EXERCISE DESCRIPTION =
Copy all lines below that use the word "pitch".

EXERCISE MATERIALS =
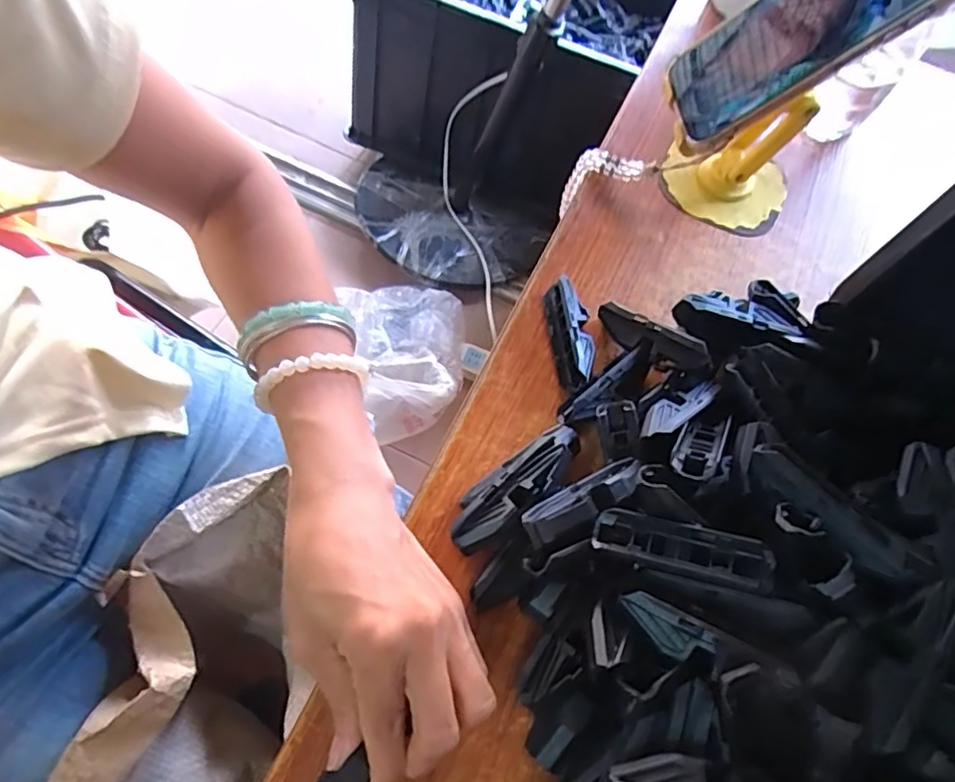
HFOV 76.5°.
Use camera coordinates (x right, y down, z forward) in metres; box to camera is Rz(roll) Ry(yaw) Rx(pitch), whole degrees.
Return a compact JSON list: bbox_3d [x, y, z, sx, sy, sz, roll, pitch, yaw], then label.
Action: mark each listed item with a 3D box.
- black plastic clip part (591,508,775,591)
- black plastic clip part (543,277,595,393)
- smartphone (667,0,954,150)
[{"bbox_3d":[0.088,0.068,0.264,0.073,0.007,0.020,10,60,20],"label":"black plastic clip part"},{"bbox_3d":[0.057,-0.035,0.363,0.022,0.021,0.070,-4,65,-9],"label":"black plastic clip part"},{"bbox_3d":[0.193,-0.217,0.353,0.165,0.016,0.085,-27,59,31],"label":"smartphone"}]

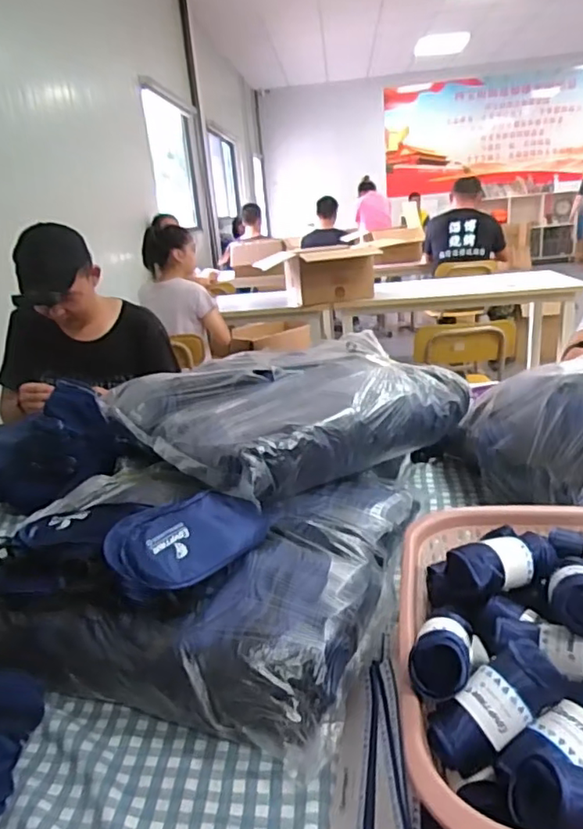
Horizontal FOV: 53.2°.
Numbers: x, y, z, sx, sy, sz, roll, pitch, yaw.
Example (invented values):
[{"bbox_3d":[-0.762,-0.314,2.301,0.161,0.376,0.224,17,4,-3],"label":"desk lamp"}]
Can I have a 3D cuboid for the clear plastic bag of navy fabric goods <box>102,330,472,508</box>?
[{"bbox_3d":[-0.021,-0.012,0.905,0.433,0.119,0.412,-20,24,-36],"label":"clear plastic bag of navy fabric goods"}]

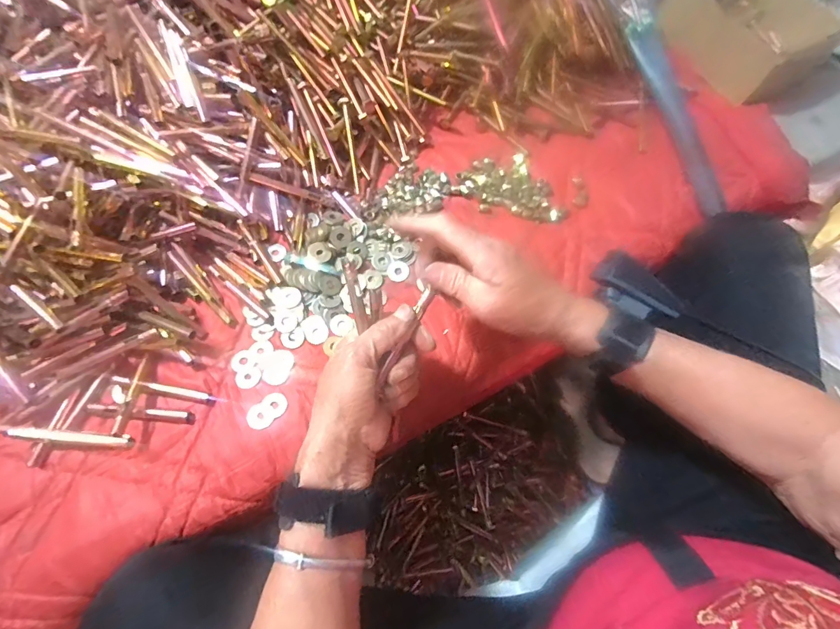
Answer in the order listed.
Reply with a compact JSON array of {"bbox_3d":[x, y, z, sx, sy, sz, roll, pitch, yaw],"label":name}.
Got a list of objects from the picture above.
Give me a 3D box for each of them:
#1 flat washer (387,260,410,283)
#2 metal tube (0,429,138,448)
[{"bbox_3d":[-0.023,-0.046,0.442,0.023,0.004,0.024,1,68,-2],"label":"flat washer"},{"bbox_3d":[-0.299,0.105,0.357,0.098,0.013,0.012,2,68,-1],"label":"metal tube"}]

FINAL ANSWER =
Use camera coordinates (x right, y down, z forward) in metres; box to camera is Rz(roll) Ry(yaw) Rx(pitch), whole degrees.
Return a compact JSON list: bbox_3d [x, y, z, sx, sy, sz, roll, pitch, yaw], then label.
Numbers: x, y, z, sx, sy, sz, roll, pitch, yaw.
Reply with a compact JSON array of {"bbox_3d":[x, y, z, sx, sy, sz, roll, pitch, yaw],"label":name}.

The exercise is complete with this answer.